Victorian Labour Hire Licensing: What Hosts and Workers Need to Know
Understand what host employers must verify before engaging a provider, and what workers can expect from a licensed RELAY Labour Hire placement under the Labour Hire Licensing Act 2018.

Since the Labour Hire Licensing Act 2018 (Vic) commenced operation, every provider supplying workers to a host in Victoria has been required to hold a current licence issued by the Labour Hire Authority. The framework is now a settled part of how procurement, HR and operations teams evaluate workforce partners - and the penalties for getting it wrong are substantial.
Why the regime exists
The legislation was introduced after sustained evidence of worker exploitation in industries that rely heavily on labour hire, particularly horticulture, meat processing and cleaning. The Act sets a minimum standard for providers around fitness and propriety of officers, compliance with workplace and migration law, and the obligation to engage workers on lawful terms.
For RELAY Labour Hire, the licence is more than a regulatory tick - it is the spine of our compliance program. Every worker we place is engaged directly by us as the legal employer, paid through PAYG, and covered by our workers compensation policy.
What a host must verify
Hosts can be prosecuted for using an unlicensed provider, so the verification step is non-negotiable.
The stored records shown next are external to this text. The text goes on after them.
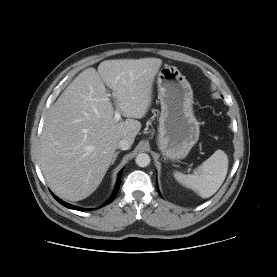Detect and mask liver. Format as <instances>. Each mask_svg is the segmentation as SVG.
<instances>
[{"instance_id": "liver-1", "label": "liver", "mask_w": 277, "mask_h": 277, "mask_svg": "<svg viewBox=\"0 0 277 277\" xmlns=\"http://www.w3.org/2000/svg\"><path fill=\"white\" fill-rule=\"evenodd\" d=\"M159 58L106 60L98 72L83 70L51 107L41 141V170L48 185L61 198L79 201L90 196L102 182L117 148L133 144L152 101ZM113 93L116 121L105 88Z\"/></svg>"}]
</instances>
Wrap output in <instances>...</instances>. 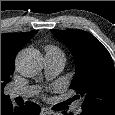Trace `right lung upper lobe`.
Listing matches in <instances>:
<instances>
[{"label": "right lung upper lobe", "mask_w": 115, "mask_h": 115, "mask_svg": "<svg viewBox=\"0 0 115 115\" xmlns=\"http://www.w3.org/2000/svg\"><path fill=\"white\" fill-rule=\"evenodd\" d=\"M36 33L37 31L1 34V103L9 100L3 89L11 80L16 54Z\"/></svg>", "instance_id": "right-lung-upper-lobe-1"}]
</instances>
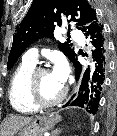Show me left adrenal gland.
Masks as SVG:
<instances>
[{"mask_svg": "<svg viewBox=\"0 0 117 136\" xmlns=\"http://www.w3.org/2000/svg\"><path fill=\"white\" fill-rule=\"evenodd\" d=\"M61 133L60 129H55L54 131H52V136H58Z\"/></svg>", "mask_w": 117, "mask_h": 136, "instance_id": "left-adrenal-gland-1", "label": "left adrenal gland"}]
</instances>
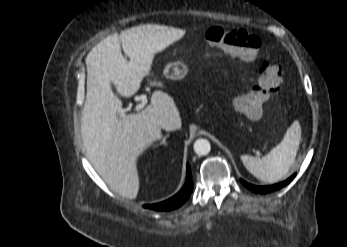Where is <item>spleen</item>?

Before signing a service agreement, procurement and HR teams should:
- Confirm the provider's current licence on the Labour Hire Authority's public register.
- Request a copy of the licence and check expiry, conditions and any notations.
- Capture the licence number on the service agreement and renewal calendar.
- Confirm the provider's insurance currencies (public liability, workers compensation) and right-to-work checks.
What a worker can expect
A licensed provider must engage workers on lawful pay and conditions, provide a written contract or Fair Work Information Statement, and meet superannuation and tax obligations. Workers should expect transparency on pay rates, hours, rosters and the identity of the legal employer.
If something looks wrong - cash-only payments, fees being deducted for placement, a refusal to provide a payslip - workers can report directly to the Labour Hire Authority. RELAY Labour Hire publishes our licence number on every offer of placement so workers can verify before they accept.
Where this is heading
Victoria, Queensland, South Australia and the ACT now operate state-based licensing schemes. The Commonwealth has signalled an intention to harmonise the rules under a national framework. In the meantime, the safest path for procurement teams is to insist on a licensed provider in every jurisdiction where the local scheme applies.